_About this exercise:_ Rewrite every line of the items below as a numbered list, skipping any blank lines. Leave the pictures out of your answer.

[Stored data entries]
☆ ☆ ☆
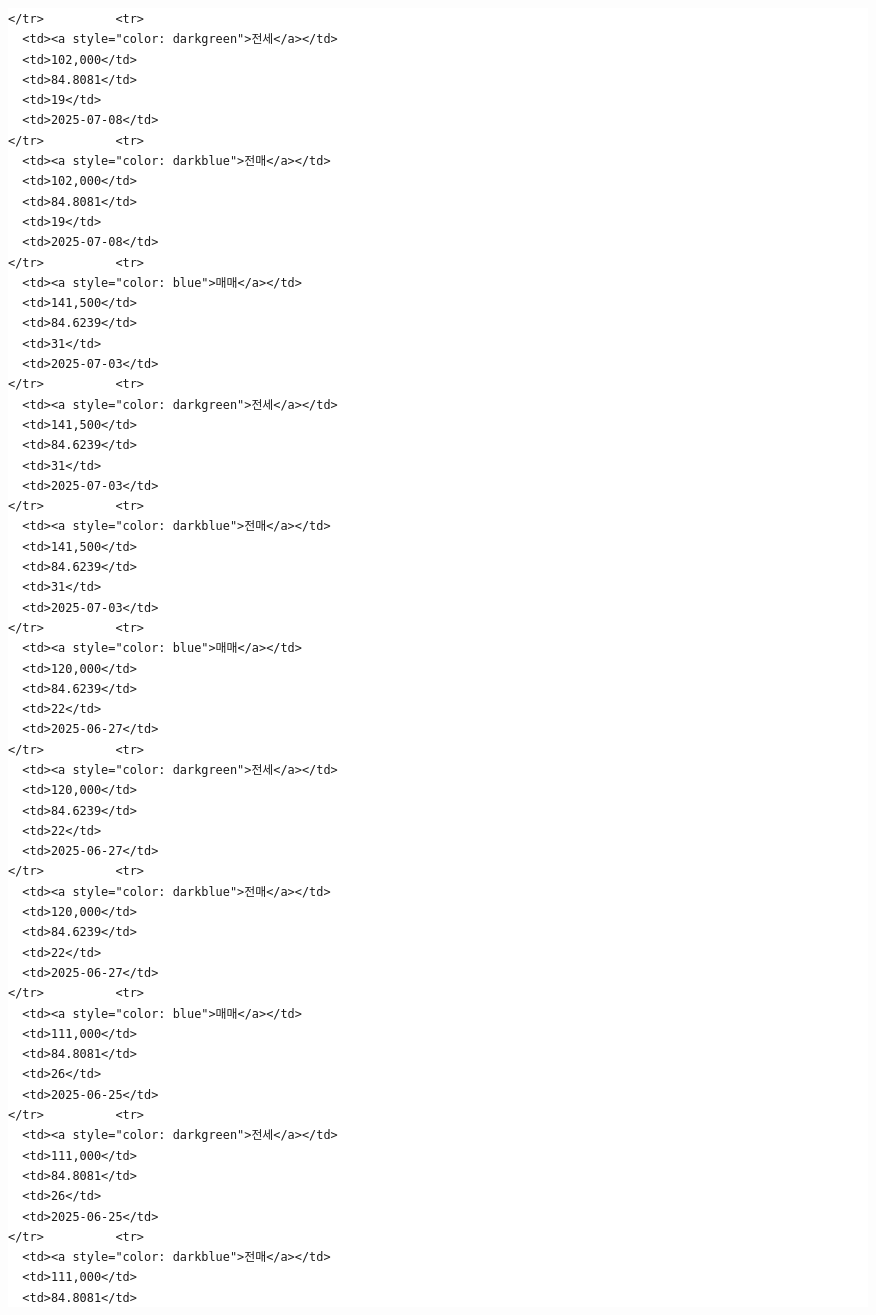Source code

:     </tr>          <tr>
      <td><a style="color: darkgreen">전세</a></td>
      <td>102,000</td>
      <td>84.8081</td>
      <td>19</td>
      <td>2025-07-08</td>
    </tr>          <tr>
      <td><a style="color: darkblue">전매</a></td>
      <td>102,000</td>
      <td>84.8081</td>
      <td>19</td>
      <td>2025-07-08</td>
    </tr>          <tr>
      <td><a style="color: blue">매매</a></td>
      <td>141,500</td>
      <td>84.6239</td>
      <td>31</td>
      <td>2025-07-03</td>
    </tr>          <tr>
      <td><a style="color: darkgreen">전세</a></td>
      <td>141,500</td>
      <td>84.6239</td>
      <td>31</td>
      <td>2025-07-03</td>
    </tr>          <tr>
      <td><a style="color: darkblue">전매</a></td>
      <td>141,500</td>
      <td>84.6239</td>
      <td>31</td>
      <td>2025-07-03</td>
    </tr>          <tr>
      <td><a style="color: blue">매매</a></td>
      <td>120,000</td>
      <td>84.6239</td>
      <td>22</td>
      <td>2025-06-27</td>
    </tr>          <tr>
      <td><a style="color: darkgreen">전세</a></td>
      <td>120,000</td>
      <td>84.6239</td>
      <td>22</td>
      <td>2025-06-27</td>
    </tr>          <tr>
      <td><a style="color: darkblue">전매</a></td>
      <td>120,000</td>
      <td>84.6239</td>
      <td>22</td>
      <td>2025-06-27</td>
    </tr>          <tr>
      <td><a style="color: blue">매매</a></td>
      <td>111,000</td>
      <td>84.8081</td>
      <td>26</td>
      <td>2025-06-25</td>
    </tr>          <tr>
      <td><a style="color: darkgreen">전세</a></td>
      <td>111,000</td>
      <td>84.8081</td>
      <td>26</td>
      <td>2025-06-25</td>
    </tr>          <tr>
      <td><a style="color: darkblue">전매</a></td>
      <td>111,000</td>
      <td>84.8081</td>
☆ ☆ ☆
_Output for this exercise:_
1. Source code
2. :     </tr>          <tr>
3.       <td><a style="color: darkgreen">전세</a></td>
4.       <td>102,000</td>
5.       <td>84.8081</td>
6.       <td>19</td>
7.       <td>2025-07-08</td>
8.     </tr>          <tr>
9.       <td><a style="color: darkblue">전매</a></td>
10.       <td>102,000</td>
11.       <td>84.8081</td>
12.       <td>19</td>
13.       <td>2025-07-08</td>
14.     </tr>          <tr>
15.       <td><a style="color: blue">매매</a></td>
16.       <td>141,500</td>
17.       <td>84.6239</td>
18.       <td>31</td>
19.       <td>2025-07-03</td>
20.     </tr>          <tr>
21.       <td><a style="color: darkgreen">전세</a></td>
22.       <td>141,500</td>
23.       <td>84.6239</td>
24.       <td>31</td>
25.       <td>2025-07-03</td>
26.     </tr>          <tr>
27.       <td><a style="color: darkblue">전매</a></td>
28.       <td>141,500</td>
29.       <td>84.6239</td>
30.       <td>31</td>
31.       <td>2025-07-03</td>
32.     </tr>          <tr>
33.       <td><a style="color: blue">매매</a></td>
34.       <td>120,000</td>
35.       <td>84.6239</td>
36.       <td>22</td>
37.       <td>2025-06-27</td>
38.     </tr>          <tr>
39.       <td><a style="color: darkgreen">전세</a></td>
40.       <td>120,000</td>
41.       <td>84.6239</td>
42.       <td>22</td>
43.       <td>2025-06-27</td>
44.     </tr>          <tr>
45.       <td><a style="color: darkblue">전매</a></td>
46.       <td>120,000</td>
47.       <td>84.6239</td>
48.       <td>22</td>
49.       <td>2025-06-27</td>
50.     </tr>          <tr>
51.       <td><a style="color: blue">매매</a></td>
52.       <td>111,000</td>
53.       <td>84.8081</td>
54.       <td>26</td>
55.       <td>2025-06-25</td>
56.     </tr>          <tr>
57.       <td><a style="color: darkgreen">전세</a></td>
58.       <td>111,000</td>
59.       <td>84.8081</td>
60.       <td>26</td>
61.       <td>2025-06-25</td>
62.     </tr>          <tr>
63.       <td><a style="color: darkblue">전매</a></td>
64.       <td>111,000</td>
65.       <td>84.8081</td>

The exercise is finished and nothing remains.